Assignment: Every line below that mentions the word "rgroup" should be copied out.

[Code change snippets]
────────────────

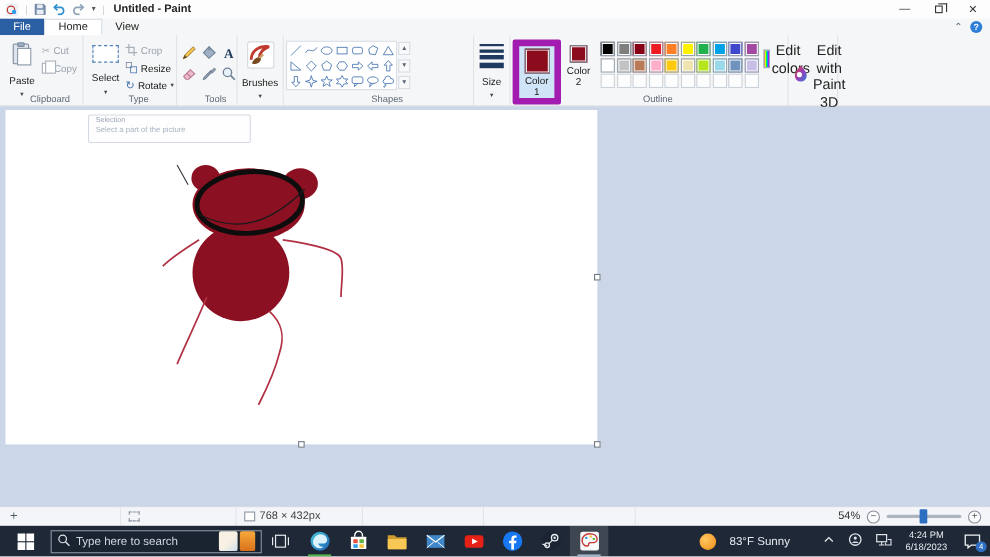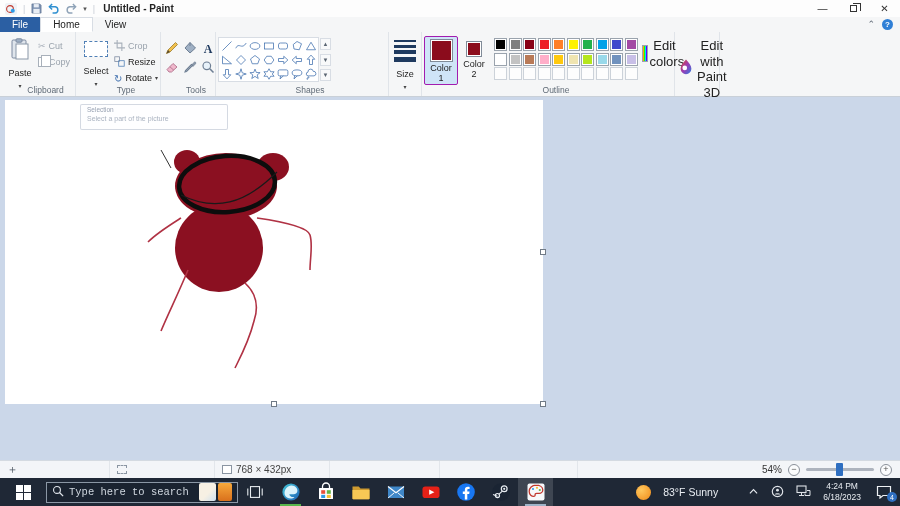--- a/index.html
+++ b/index.html
@@ -44,21 +44,21 @@
 .shapesgrid{display:grid;grid-template-columns:repeat(7,13px);grid-auto-rows:13px;gap:1px;background:#fff;border:1px solid #d8dde4;padding:1px}
 .shapecell{display:flex;align-items:center;justify-content:center}
 .shapecell svg{width:12px;height:12px}
 .scrollcol{display:flex;flex-direction:column;justify-content:space-between;width:11px;margin-left:1px;padding:1px 0}
 .scrollbtn{height:12px;display:flex;align-items:center;justify-content:center;font-size:6px;color:#5a6572;border:1px solid #d8dde4;background:#f8f9fa}
 .ofcol{display:flex;flex-direction:column;justify-content:center;gap:6px;padding-left:5px;font-size:9px;color:#9aa3ad;margin-top:4px}
 .ofitem{display:flex;align-items:center;gap:3px;white-space:nowrap}
 .sizebars{display:flex;flex-direction:column;gap:2.5px;width:22px;margin:3px auto 2px}
 .sizebars div{background:#1f3a5f;width:100%}
 .c1btn,.c2btn{display:flex;flex-direction:column;align-items:center;font-size:9px;color:#222;border-radius:2px;padding:2px 3px 0;text-align:center;line-height:1.15}
-.c1btn{border:1px solid #a21caf;background:#cfe4f7}
+.c1btn{border:6px solid #a21caf;background:#cfe4f7}
 .c1swatch{width:23px;height:23px;border:1px solid #808b98;box-shadow:inset 0 0 0 1px #fff;margin-bottom:1px}
 .c2swatch{width:16px;height:16px;border:1px solid #808b98;box-shadow:inset 0 0 0 1px #fff;margin:3px 0 2px}
 .palette{display:grid;grid-template-columns:repeat(10,13px);grid-auto-rows:13px;gap:1.5px;margin:2px 4px 0}
 .swatch{border:1px solid #9aa3ad;box-shadow:inset 0 0 0 1px #fff}
 .swatch.empty{border:1px solid #ccd2d9;background:#fdfdfd;box-shadow:none}
 .editbtn{display:flex;flex-direction:row;align-items:center;font-size:13px;color:#222;text-align:center;width:38px;line-height:1.2;padding-top:2px;gap:2px}
 .rainbow{width:17px;height:17px;border:1px solid #9aa3ad;background:linear-gradient(90deg,#f00,#ff0,#0f0,#0ff,#00f,#f0f)}
 
 
 .workspace{position:absolute;top:97px;left:0;width:100%;height:363px;background:#cbd7e9}
@@ -79,21 +79,21 @@
 .zbtn{width:12px;height:12px;border-radius:50%;border:1px solid #8a909a;color:#555;display:flex;align-items:center;justify-content:center;font-size:9px;line-height:1;background:#fbfcfd}
 .ztrack{width:68px;height:3px;background:#aeb4be;border-radius:2px;position:relative}
 .zthumb{position:absolute;left:30px;top:-5px;width:7px;height:13px;background:#2f6fc1;border-radius:1px}
 
 
 .taskbar{position:absolute;top:478px;left:0;width:100%;height:28px;background:#1f2836;display:flex;align-items:center;color:#e8ecf1}
 .startbtn{width:46px;height:100%;display:flex;align-items:center;justify-content:center}
 .winlogo{display:grid;grid-template-columns:7px 7px;grid-auto-rows:7px;gap:1px}
 .winlogo div{background:#fff}
 .searchbox{width:192px;height:21px;border:1px solid #8b97a5;background:#1a2330;display:flex;align-items:center;padding:0 5px;gap:5px}
-.searchbox input{background:transparent;border:none;outline:none;color:#dfe4ea;font-size:10.5px;flex:1;min-width:0;font-family:Liberation Mono, monospace}
+.searchbox input{background:transparent;border:none;outline:none;color:#dfe4ea;font-size:10.5px;flex:1;min-width:0;font-family:Liberation Sans, sans-serif}
 .searchbox input::placeholder{color:#cfd6de;opacity:1}
 .hl-tiles{display:flex;gap:2px}
 .tile1{width:17px;height:18px;border-radius:2px;background:linear-gradient(135deg,#f7f0e3 55%,#cfe0ee)}
 .tile2{width:14px;height:18px;border-radius:2px;background:linear-gradient(#f7a93b,#d9701c)}
 .taskviewbtn{width:33px;height:100%;display:flex;align-items:center;justify-content:center}
 .apps{display:flex;height:100%;margin-left:2px}
 .appbtn{width:35px;height:100%;display:flex;align-items:center;justify-content:center;position:relative}
 .appbtn svg{width:20px;height:20px;display:block}
 .appbtn.active::after{content:'';position:absolute;bottom:0;left:7px;right:7px;height:2px;background:#58b64a}
 .appbtn.highlight{background:rgba(255,255,255,.14)}
@@ -248,20 +248,32 @@
       <div class="toolbtn">
           <svg width="14" height="14" viewBox="0 0 14 14">
             <circle cx="5.8" cy="5.8" r="3.8" fill="#e8f2fa" stroke="#6e7f94" stroke-width="1.2"></circle>
             <path d="M8.8 8.8 L12.5 12.5" stroke="#6e7f94" stroke-width="1.6"></path>
           </svg>
         </div>
     </div>
     <div class="glabel">Tools</div>
   </div>
 
+  <div class="rgroup" style="width:42px;justify-content:center">
+    <div class="bigbtn">
+      <span><svg width="26" height="26" viewBox="0 0 24 24">
+            <rect x="1" y="1" width="22" height="22" rx="2" fill="#fff" stroke="#d7dbe0"></rect>
+            <path d="M4 16 C4 9 10 4 19 5 C14 7 11 10 11 14" fill="none" stroke="#c23a2f" stroke-width="2.4"></path>
+            <path d="M4.5 19 C7 14 10 13 12 14.5 C13 16.5 10 20 6 19.6z" fill="#7a4a21"></path>
+            <path d="M11 14.5 L14 11.5" stroke="#caa26a" stroke-width="2"></path>
+          </svg></span>
+      <span>Brushes</span>
+      <span class="caret">▾</span>
+    </div>
+  </div>
 
   <div class="rgroup" style="width:173px">
     <div class="shapeswrap">
       <div class="shapesgrid">
           <div class="shapecell">
             <svg viewBox="0 0 16 16" fill="none" stroke="#3f6fae" stroke-width="1">
               <path d="M2 14L14 2"></path>
             </svg>
           </div>
           <div class="shapecell">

────────────────

Written reply:
+  <div class="rgroup" style="width:42px;justify-content:center">
   <div class="rgroup" style="width:173px">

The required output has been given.